Send Mangano sexting investigation to D.A.

Nassau County Executive Edward Mangano participates in a

Nassau County Executive Edward Mangano participates in a debate in Woodbury on Oct. 29, 2013. Credit: Howard Schnapp

Nassau County officials say the investigation into purported sexting between County Executive Edward Mangano and marketing executive Karin Murphy Caro, who has received county contracts, is ongoing. The two vehemently deny the exchanges happened.

What’s becoming even more troubling than the incident itself, however, is the lack of clarity on how the alleged hacking investigation is being handled. It’s time for the entire mess to be turned over to the Nassau County District Attorney.

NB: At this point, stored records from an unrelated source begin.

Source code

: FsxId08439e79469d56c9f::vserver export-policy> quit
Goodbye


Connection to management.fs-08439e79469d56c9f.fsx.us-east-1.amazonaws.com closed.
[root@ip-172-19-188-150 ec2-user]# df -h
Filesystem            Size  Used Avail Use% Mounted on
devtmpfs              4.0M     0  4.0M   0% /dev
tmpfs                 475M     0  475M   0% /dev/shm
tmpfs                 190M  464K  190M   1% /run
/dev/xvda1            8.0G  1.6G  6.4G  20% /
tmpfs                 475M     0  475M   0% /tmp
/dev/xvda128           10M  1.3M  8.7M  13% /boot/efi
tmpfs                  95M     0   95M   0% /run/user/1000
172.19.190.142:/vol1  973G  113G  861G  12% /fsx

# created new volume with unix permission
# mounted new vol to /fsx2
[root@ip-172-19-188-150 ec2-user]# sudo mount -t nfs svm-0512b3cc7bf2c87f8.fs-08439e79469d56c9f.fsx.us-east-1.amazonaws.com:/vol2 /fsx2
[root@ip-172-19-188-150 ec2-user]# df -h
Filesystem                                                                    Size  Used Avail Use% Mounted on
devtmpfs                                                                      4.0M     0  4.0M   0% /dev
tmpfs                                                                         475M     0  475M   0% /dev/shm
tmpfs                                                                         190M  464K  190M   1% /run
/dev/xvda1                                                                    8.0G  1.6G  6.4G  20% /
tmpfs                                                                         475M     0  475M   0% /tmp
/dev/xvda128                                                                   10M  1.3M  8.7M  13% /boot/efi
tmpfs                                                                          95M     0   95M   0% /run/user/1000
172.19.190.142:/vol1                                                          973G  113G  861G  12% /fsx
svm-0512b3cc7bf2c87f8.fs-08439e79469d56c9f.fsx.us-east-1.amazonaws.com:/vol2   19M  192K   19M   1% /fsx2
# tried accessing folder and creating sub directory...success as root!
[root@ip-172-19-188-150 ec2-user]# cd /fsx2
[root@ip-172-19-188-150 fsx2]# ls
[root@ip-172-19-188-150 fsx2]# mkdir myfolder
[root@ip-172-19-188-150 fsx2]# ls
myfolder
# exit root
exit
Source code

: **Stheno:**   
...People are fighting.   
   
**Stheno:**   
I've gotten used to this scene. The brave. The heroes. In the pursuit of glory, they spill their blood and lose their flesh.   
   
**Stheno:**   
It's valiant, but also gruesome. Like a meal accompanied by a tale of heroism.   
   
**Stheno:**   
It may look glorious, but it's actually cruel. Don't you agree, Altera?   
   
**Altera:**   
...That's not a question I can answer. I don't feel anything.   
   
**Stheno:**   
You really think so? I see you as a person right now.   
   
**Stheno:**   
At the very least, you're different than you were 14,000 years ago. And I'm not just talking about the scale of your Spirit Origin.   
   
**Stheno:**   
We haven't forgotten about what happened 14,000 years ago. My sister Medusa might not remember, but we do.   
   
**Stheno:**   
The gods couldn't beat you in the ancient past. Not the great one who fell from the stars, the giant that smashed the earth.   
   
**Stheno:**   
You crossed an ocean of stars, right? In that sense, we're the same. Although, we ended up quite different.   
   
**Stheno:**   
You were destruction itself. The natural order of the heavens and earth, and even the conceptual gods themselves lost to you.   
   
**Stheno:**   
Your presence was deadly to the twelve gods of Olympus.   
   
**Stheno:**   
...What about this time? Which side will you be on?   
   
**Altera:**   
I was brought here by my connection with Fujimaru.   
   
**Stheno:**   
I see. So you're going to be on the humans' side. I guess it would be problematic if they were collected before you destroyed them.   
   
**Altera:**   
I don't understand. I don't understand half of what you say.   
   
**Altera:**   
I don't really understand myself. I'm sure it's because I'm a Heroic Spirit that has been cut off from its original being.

Mangano initially told a WCBS-TV reporter that his phone was hacked, specifically calling it “spoofing,” which means the message came from a forged address. On Valentine’s Day, the day after the initial report, he said he was filing a “criminal complaint” about the hacking. He now seems to be saying the incriminating messages never happened, that the printouts purporting to show the exchanges are fake.

Mangano’s chief deputy for criminal justice, Chuck Ribando, and Acting Police Commissioner Thomas Krumpter can’t give a straight answer about whether the county executive officially filed a criminal complaint. They can’t even answer a question about what the process of filing a criminal complaint entails.

Why the confusion?

If Mangano signed a statement, and made claims he knows to be false, he most likely committed a crime. If it was a hoax, the trickster may have violated the law. The best way to maintain public confidence in the administration and the police department is for the district attorney to take over this probe to determine whether there are any credible allegations.

Regardless of the outcome on the allegations of sexting, a resolution won’t answer the larger questions about how Nassau County is being run.

Caro got two contracts for public relations, one in 2013 and one in 2014, each for just under $25,000, barely skirting the need for legislative approval. Why has the county been so reliant on these deals? Why can’t the parks department plan its own events? And what are Caro’s “unique” qualifications that justified giving her the work without other bids? County officials say they needed someone with contacts in film, entertainment and marketing. It’s difficult to believe Caro rises to the level of “unique” in those areas.

Now Nassau County Comptroller George Maragos has revealed that the money from a 2013 county fundraiser promoted by Caro, intended to help veterans, went to a private group, Friends of Nassau County Recreation. The county’s records with that group were subpoenaed in October by the U.S. Attorney for the Eastern District. Many recreation department activities require payment to Friends, but the group’s agreement to operate on behalf of the county expired in 2012. Maragos said he could not determine whether money is missing, even after an audit of Friends, which spends a fortune on vague expenses like “talent” and, in 2013, almost $1 million for “other.” This is all starting to stink.

Taxpayers need to know whether Caro got almost $50,000 because of a personal relationship with the county executive. That is not something his administration can credibly answer.